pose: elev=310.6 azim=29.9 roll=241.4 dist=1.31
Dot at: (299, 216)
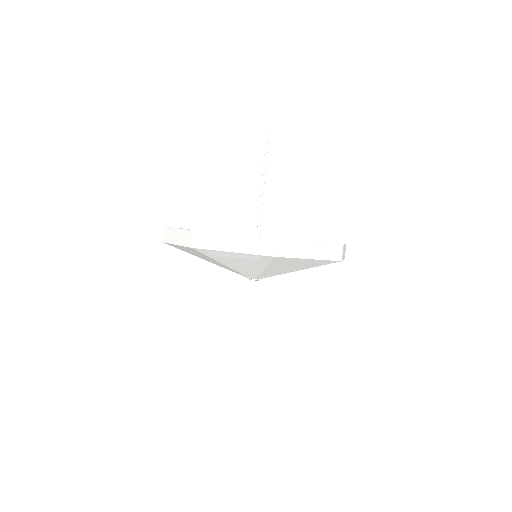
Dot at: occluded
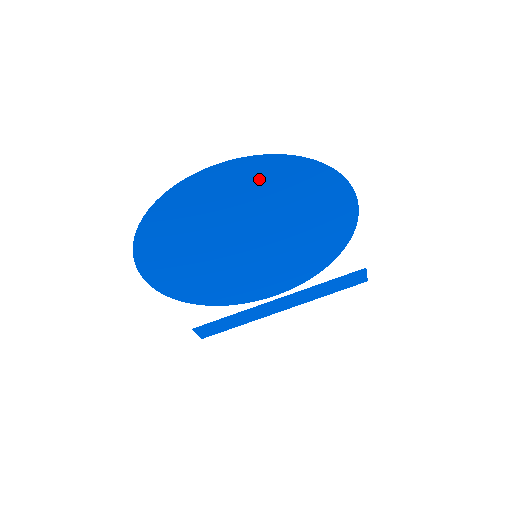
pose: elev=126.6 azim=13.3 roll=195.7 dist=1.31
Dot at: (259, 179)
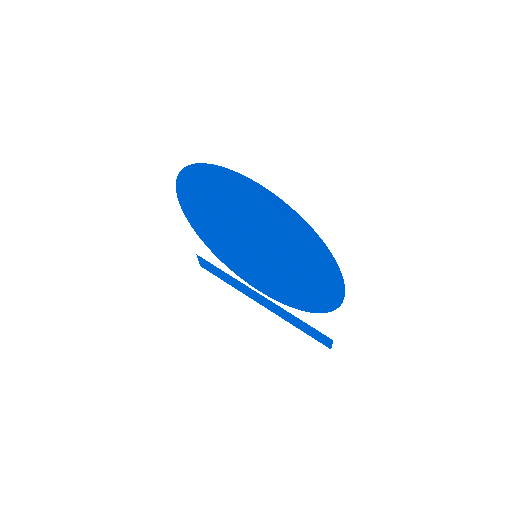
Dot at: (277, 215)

----

* **WHAT YOU WILL DO**: Lay out the stretch from the line containing "pose: elev=126.6 azim=13.3" through the end of the rows as a numbered list, skipping blank lines and leaving out the pictures.

* **EXERCISE RESULT**:
1. pose: elev=126.6 azim=13.3 roll=195.7 dist=1.31
2. Dot at: (259, 179)
3. Dot at: (277, 215)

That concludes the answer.